Spadki na Wall Street wyhamowały. Poranne notowania kontraktów terminowych na S&P 500 oscylują wokół historycznych poziomów. Jednakże od ponad dwóch tygodni byki nie mają pomysłu na wyprowadzenie znaczącej kontry. Popyt wydaje się być stabilny, a presja podaży dosyć szybko wygasła. Nastroje pozostają neutralne a na wykresach kluczowych indeksów wciąż nie widać istotnych rys na wzrostowym trendzie.

DJIA pozostaje wewnątrz kanału wzrostowego. Nasdaq 100 dalej konsoliduje się na historycznie wysokich poziomach cenowych. Natomiast S&P 500 jest już jedną nogą poniżej linii trendu wzrostowego. Jeszcze nic niepokojącego się nie stało, jednakże element niepewności pojawił się na kreskach. Jeszcze w piątek tygodniowy odczyt wskaźnika RSI wskazywał na rozgrzanie rynku - ostatni raz odnotowane w 2017 r. Wówczas przez kilka tygodni S&P 500 zdołał kontynuować hossę, zanim rynek wszedł w długoterminową korektę.

Na przestrzeni ostatniego ćwierćwiecza, kiedy wskaźnik impetu osiągał skrajnie wysokie wartości jak ostatnio, niedźwiedzie szykowały się do wejścia na parkiet. Tak było w latach 2004, 2011 oraz 2020 r. I za każdym razem był to I kwartał.

Złoty próbuje odzyskać siły. Jak na razie jedynie na wykresie CHF/PLN widoczny jest silny trend. Natomiast na parach EUR/PLN oraz USD/PLN wciąż obecne są formacje, które zagrażają procesowi umacniania się polskiej waluty. To może budzić obawy o dalsze losy WIG20. Szczególnie, jeżeli spojrzy się na wydarzenia z początku tygodnia.
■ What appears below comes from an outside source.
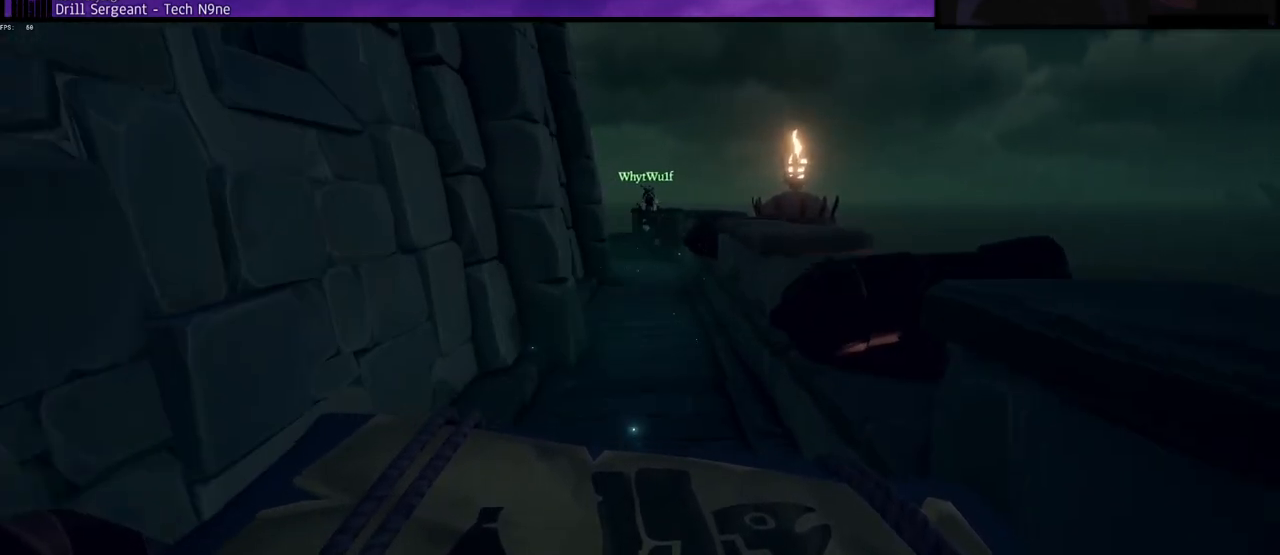
{"keys": ["w"], "events": []}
Indeks dwudziestu największych spółek przebił się przez marcowy sufit, ale na wykresie pojawiła się świeczka z długim, górnym cieniem.

Zazwyczaj jest to forma ostrzeżenia o gotowości niedźwiedzi do wejścia na parkiet. Ze względu jednak na trwającą od drugiej połowy lutego przecenę, jest to informacja iż korekta mogła się jeszcze nie zakończyć. Interesująco przedstawia się WIG. Benchmarkowi udało się zdobyć nowe, historyczne maksima w ciągu sesji, ale pojawiło się ryzyko podwójnego szczytu.  W listopadzie 2023 r. udało się pokonać dużo bardziej groźną formację niż obecnie. Jednakże pięć miesięcy temu, jak i podczas lutowych zmagań z podobnym oporem, byki potrzebowały trochę czasu na skuteczny atak.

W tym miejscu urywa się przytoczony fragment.